Stabilitätskrise oder Aufbruch? Der Tanz der Stablecoins im Schatten der Regulierung
Heute ist der 20.07.2026 und die Welt der Stablecoins zeigt sich mal wieder in einem spannenden Licht. Vor einigen Tagen, am 18. Juli 2026, wäre es an der Zeit gewesen, dass die Federal Reserve, das OCC und die FDIC die finalen Umsetzungsregeln für Stablecoins präsentieren. Nichts ist jedoch passiert, und die Frist wurde verpasst. Für viele Beobachter ist das weniger überraschend und mehr ein weiterer Schritt in einem schon lange andauernden Tanz um Regulierung und Kontrolle.

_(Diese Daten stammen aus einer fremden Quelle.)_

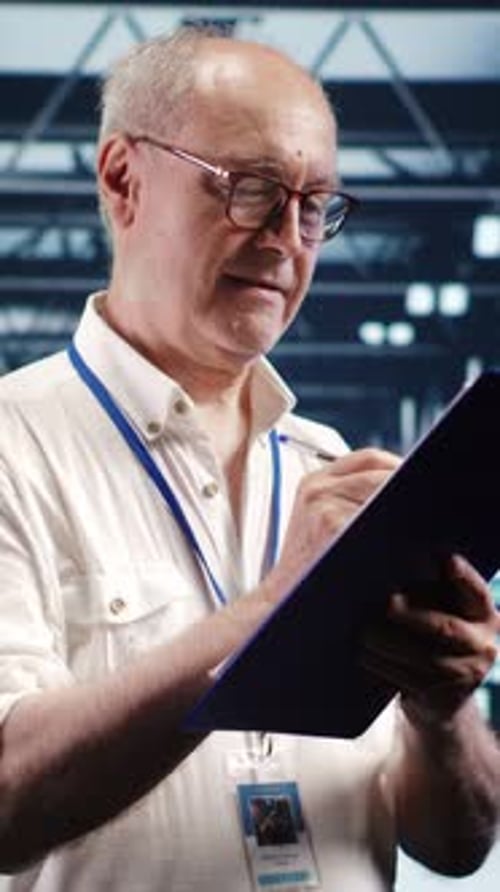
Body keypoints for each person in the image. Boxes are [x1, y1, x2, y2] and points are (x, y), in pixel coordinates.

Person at [0, 26, 498, 892]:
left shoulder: (332, 470)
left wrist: (441, 707)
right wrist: (268, 612)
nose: (286, 238)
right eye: (252, 188)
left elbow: (454, 847)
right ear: (123, 179)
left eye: (314, 205)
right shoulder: (16, 448)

Ein großes Thema sind die Gesetze rund um Stablecoins, insbesondere der GENIUS Act, der im Sommer 2025 mit einer breiten Mehrheit im Senat und Repräsentantenhaus verabschiedet wurde. Die Vorschriften sind klar: Stablecoin-Emittenten müssen 1:1-Reserven in bar oder kurzfristigen Staatsanleihen halten. Zinszahlungen auf Stablecoins? Verboten! Und große Technologiekonzerne? Die sind außen vor. Was für ein Drama! Das Gesetz soll am 18. Januar 2027 in Kraft treten oder 120 Tage nach Veröffentlichung der finalen Regeln. Das wird spannend zu beobachten sein.

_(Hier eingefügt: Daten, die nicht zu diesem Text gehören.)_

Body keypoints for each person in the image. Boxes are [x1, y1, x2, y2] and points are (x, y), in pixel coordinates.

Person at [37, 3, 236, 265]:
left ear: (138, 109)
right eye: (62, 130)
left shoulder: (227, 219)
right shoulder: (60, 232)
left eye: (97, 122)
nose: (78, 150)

Marktentwicklung und Herausforderungen
Der Stablecoin-Markt hat in den letzten Jahren eine beachtliche Entwicklung hingelegt und erreichte Mitte 2026 eine Marktkapitalisierung von rund 315 Milliarden Dollar. Das entspricht einem Anstieg von 20 Prozent im Vergleich zum Vorjahr. Ein großer Treiber sind die B2B-Transaktionen, die im Frühjahr 2026 ein Zahlungsvolumen von 390 Milliarden Dollar erreicht haben. Auch Visa ist mit von der Partie und hat am 16. Juli 2026 eine eigene Enterprise-Plattform für Stablecoins gestartet. Aber während sich die Zahlen sehen lassen können, brodelt es hinter den Kulissen.

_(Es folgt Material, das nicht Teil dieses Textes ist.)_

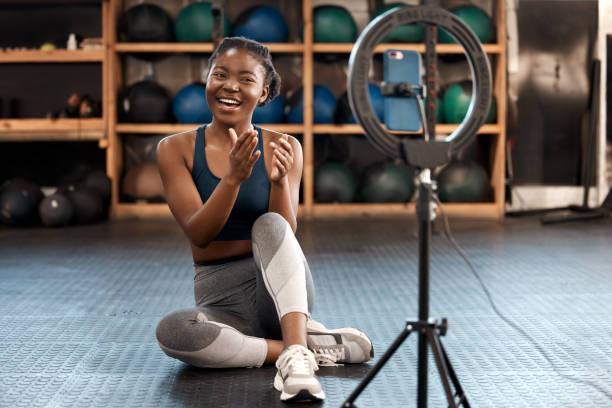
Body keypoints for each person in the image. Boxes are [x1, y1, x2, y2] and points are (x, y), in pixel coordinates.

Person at [155, 37, 373, 403]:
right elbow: (200, 232)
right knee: (173, 332)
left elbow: (286, 235)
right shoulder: (173, 149)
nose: (230, 87)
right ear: (207, 79)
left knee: (270, 225)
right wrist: (233, 179)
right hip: (220, 301)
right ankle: (298, 347)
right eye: (220, 74)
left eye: (245, 79)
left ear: (264, 90)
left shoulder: (285, 146)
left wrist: (276, 184)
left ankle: (295, 352)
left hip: (280, 294)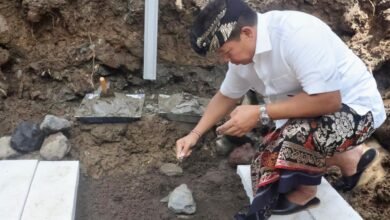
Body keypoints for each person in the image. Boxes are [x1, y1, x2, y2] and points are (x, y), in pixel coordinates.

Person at [175, 0, 386, 219]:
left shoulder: (297, 35)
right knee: (269, 158)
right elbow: (227, 96)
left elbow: (329, 100)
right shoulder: (244, 58)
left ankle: (305, 192)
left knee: (286, 149)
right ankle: (350, 159)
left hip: (356, 109)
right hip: (313, 113)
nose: (225, 60)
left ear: (247, 33)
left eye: (226, 52)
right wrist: (194, 134)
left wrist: (260, 113)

Tether, der Emittent von USDT, kontrolliert satte 59 Prozent des Stablecoin-Marktes und steht nun unter Druck. Man munkelt, dass 25 Prozent der aktuellen Tether-Reserven in nicht qualifizierenden Vermögenswerten stecken könnten. Schon bald, ab dem 18. Juli 2028, droht Stablecoins, die nicht den US-Standards entsprechen, ein Zwangsdelisting von US-Plattformen. Die Meinungsverschiedenheiten zwischen der Federal Reserve und dem OCC über die Zusammensetzung der Reserven – Commercial Paper versus Staatsanleihen – tun ihr Übriges. Das Finanzministerium hat die Regeln für die Zertifizierung staatlicher Aufsichtsbehörden noch nicht finalisiert, was für zusätzliche Unsicherheit sorgt.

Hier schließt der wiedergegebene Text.